What on Earth would make Jimmy (S&S Aqua) think it's just fine to pull up in rocking boat and that isn't tethered to anything, and buck off a log in the water. I know the guy is an idiot but stupid things like that just make me want to choke that guy.:angry2:


----------



## tomtrees58 (Apr 10, 2009)

hes not playing with a full deck tom trees:jawdrop:


----------



## Meadow Beaver (Apr 10, 2009)

I don't know why that guy makes me and my dad so mad, but the guy is so stupid. My dog knows better than to do that.


----------



## AKDoug (Apr 10, 2009)

I've lost count how many logs I've cut off the bow of an idling jet boat to clear the way upstream...sometimes you gotta do what you gotta do.


----------



## hermit (Apr 13, 2009)

DRAMA,drama The TV people aren't interested if everything is done right and safe.


----------



## Meadow Beaver (Apr 13, 2009)

Yup, Jimmy says he's the only guy who does that, there's another guy in Washington who does the same thing. But he does it better and legally.


----------



## ericjeeper (Apr 13, 2009)

*Many were doing it in Lake Superior..*

Then the Government shut em down for disturbing the water and all that BS that goes along.


----------



## Kunes (Apr 13, 2009)

He's a few fries short of a Happy Meal.:monkey:


----------



## tree md (Apr 13, 2009)

Am I the only one who thinks Of the Skipper and Gilligan on the SS Minnow when I see S&S Logging??? :monkey:


----------



## Kunes (Apr 13, 2009)

Nope. i can see it.


----------



## yellojeeper (Apr 13, 2009)

He's pretty much your A typical Stihl man. opcorn:


----------



## Jkebxjunke (Apr 14, 2009)

tree md said:


> Am I the only one who thinks Of the Skipper and Gilligan on the SS Minnow when I see S&S Logging??? :monkey:



no.. they make the skipper and gilligan look like a proper crew...


----------



## Burvol (Apr 14, 2009)

AKDoug said:


> I've lost count how many logs I've cut off the bow of an idling jet boat to clear the way upstream...sometimes you gotta do what you gotta do.
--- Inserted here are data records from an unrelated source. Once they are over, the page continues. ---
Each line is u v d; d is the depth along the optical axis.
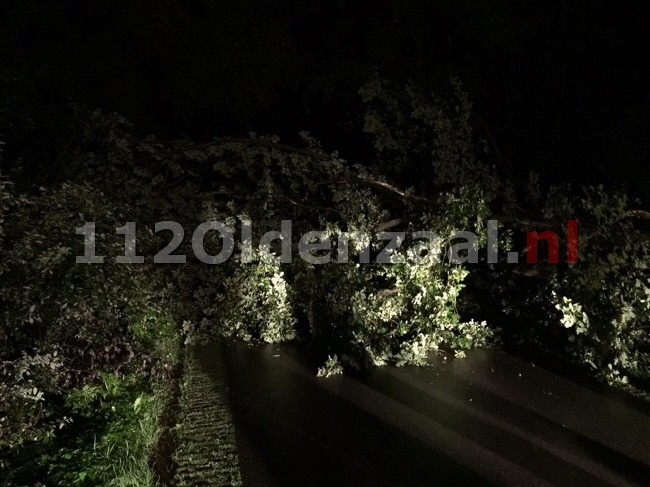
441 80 8.93
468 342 7.37
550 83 8.78
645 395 5.92
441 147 7.57
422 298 7.13
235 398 5.93
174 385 6.32
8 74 7.12
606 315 6.37
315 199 8.12
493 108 9.45
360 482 4.28
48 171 6.61
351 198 7.65
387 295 7.30
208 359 7.30
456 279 7.26
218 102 9.52
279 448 4.81
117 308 5.21
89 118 7.04
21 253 3.93
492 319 8.23
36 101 7.49
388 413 5.51
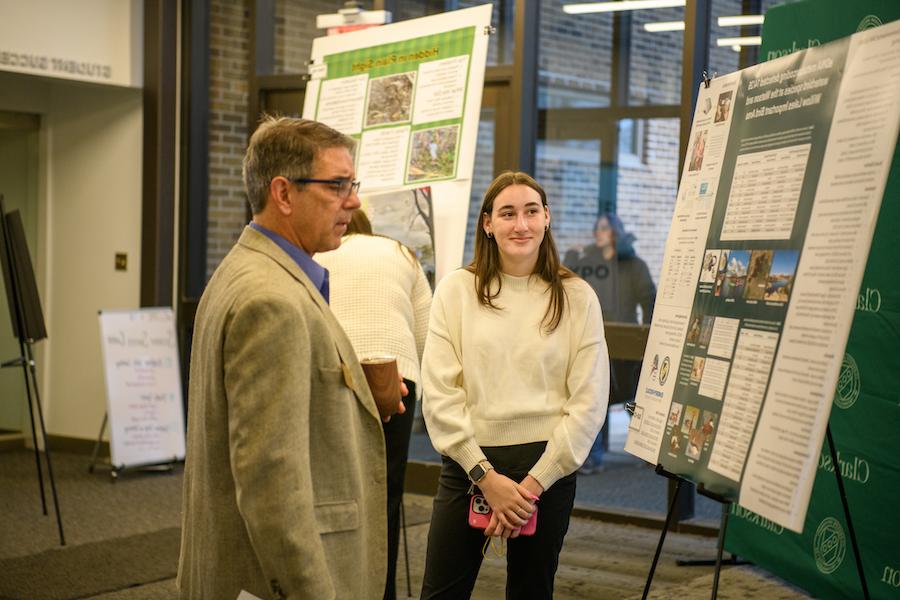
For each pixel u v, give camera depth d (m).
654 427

Did just that in the summer of 06 in SW AK Bush Country. Clearing log jams to go up river. Fun fun!


----------



## 2dogs (Apr 14, 2009)

Burvol said:


> Did just that in the summer of 06 in SW Bush Country. Clearing log jams to go up river. Fun fun!



Cutting up a floating log sure leaves you with a clean saw.

Me.


----------